_Prompt 1_
In the elbow surgery text, transcribe everything from "The elbow is a" down to "stage of life.".
_Prompt 2_
Answer these questions from the elbow surgery text:
(a) What does the elbow depend heavily on for range of motion?
(b) What position does David Ruch hold in the Division of Hand & Upper Extremity?
(c) In most types of elbow surgery, what does the surgeon reattach to the bone?

Text block Block Start

The elbow is a particularly complex joint for orthopaedic surgeons to treat. Unlike other joints, the elbow is fragile, unconstrained by surrounding bones, and heavily dependent on surrounding soft tissues for range of motion. Duke is home to a team of specialists dedicated to studying the elbow, publishing the latest research, and applying novel treatments for managing the myriad conditions that can occur at every stage of life.
"Every day, all we do is treat elbows, wrists, and hands," says David Ruch, MD, a Duke orthopaedic surgeon and the chief of hand surgery in the Division of Hand & Upper Extremity, part of the Duke Orthopaedic Surgery Division. In most types of elbow surgery, the surgeon is reattaching torn ligaments to the bone rather than the traditional orthopaedic approach of fixing the bone. "Elbow surgeons must be focused on the bone as well as the soft tissue surrounding it, and that's what makes specializing in elbows particularly challenging," he says. "The elbow is probably the most difficult joint in the human body for which to restore motion."

Text block Block End
Record extracts Block Start

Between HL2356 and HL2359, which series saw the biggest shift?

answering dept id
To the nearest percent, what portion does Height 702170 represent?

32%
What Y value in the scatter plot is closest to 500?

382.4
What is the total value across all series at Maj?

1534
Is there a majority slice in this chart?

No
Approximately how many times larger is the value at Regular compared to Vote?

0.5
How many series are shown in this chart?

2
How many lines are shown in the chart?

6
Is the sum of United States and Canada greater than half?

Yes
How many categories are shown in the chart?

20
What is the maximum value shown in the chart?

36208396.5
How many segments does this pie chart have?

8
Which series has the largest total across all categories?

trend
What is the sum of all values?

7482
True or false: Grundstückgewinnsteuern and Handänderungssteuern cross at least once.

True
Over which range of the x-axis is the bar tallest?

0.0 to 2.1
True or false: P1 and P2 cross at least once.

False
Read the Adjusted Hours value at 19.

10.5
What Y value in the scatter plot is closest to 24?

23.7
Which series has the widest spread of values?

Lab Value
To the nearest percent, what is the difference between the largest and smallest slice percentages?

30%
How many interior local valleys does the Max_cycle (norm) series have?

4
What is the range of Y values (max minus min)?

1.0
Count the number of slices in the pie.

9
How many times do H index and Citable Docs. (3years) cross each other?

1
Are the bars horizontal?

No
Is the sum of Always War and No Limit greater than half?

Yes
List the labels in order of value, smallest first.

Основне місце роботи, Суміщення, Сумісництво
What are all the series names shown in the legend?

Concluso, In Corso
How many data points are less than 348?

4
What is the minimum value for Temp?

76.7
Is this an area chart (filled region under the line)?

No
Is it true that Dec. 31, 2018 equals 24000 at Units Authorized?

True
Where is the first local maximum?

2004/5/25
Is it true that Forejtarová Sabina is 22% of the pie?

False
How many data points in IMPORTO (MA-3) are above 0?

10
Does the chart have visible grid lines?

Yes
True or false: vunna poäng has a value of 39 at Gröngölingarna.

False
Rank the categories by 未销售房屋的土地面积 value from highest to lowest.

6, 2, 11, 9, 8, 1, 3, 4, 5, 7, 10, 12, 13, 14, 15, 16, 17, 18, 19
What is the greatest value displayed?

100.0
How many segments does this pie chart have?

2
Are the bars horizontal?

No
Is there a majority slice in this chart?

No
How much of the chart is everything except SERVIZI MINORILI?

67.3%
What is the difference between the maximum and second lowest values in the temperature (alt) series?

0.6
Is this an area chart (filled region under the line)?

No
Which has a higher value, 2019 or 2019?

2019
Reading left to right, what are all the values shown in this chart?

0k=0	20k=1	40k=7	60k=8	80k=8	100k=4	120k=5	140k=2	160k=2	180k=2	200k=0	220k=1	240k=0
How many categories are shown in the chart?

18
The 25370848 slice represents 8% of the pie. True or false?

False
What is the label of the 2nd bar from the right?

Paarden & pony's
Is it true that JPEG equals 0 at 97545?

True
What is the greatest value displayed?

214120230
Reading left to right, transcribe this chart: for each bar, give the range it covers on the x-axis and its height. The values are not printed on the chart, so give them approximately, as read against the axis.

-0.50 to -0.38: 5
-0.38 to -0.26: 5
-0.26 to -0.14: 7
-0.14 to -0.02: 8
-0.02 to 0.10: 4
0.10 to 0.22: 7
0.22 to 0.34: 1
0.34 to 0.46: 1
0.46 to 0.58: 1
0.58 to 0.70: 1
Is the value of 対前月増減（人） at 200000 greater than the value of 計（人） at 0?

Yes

Record extracts Block End

_Expected answer 1_
The elbow is a particularly complex joint for orthopaedic surgeons to treat. Unlike other joints, the elbow is fragile, unconstrained by surrounding bones, and heavily dependent on surrounding soft tissues for range of motion. Duke is home to a team of specialists dedicated to studying the elbow, publishing the latest research, and applying novel treatments for managing the myriad conditions that can occur at every stage of life.

_Expected answer 2_
(a) Surrounding soft tissues
(b) Chief of hand surgery
(c) Torn ligaments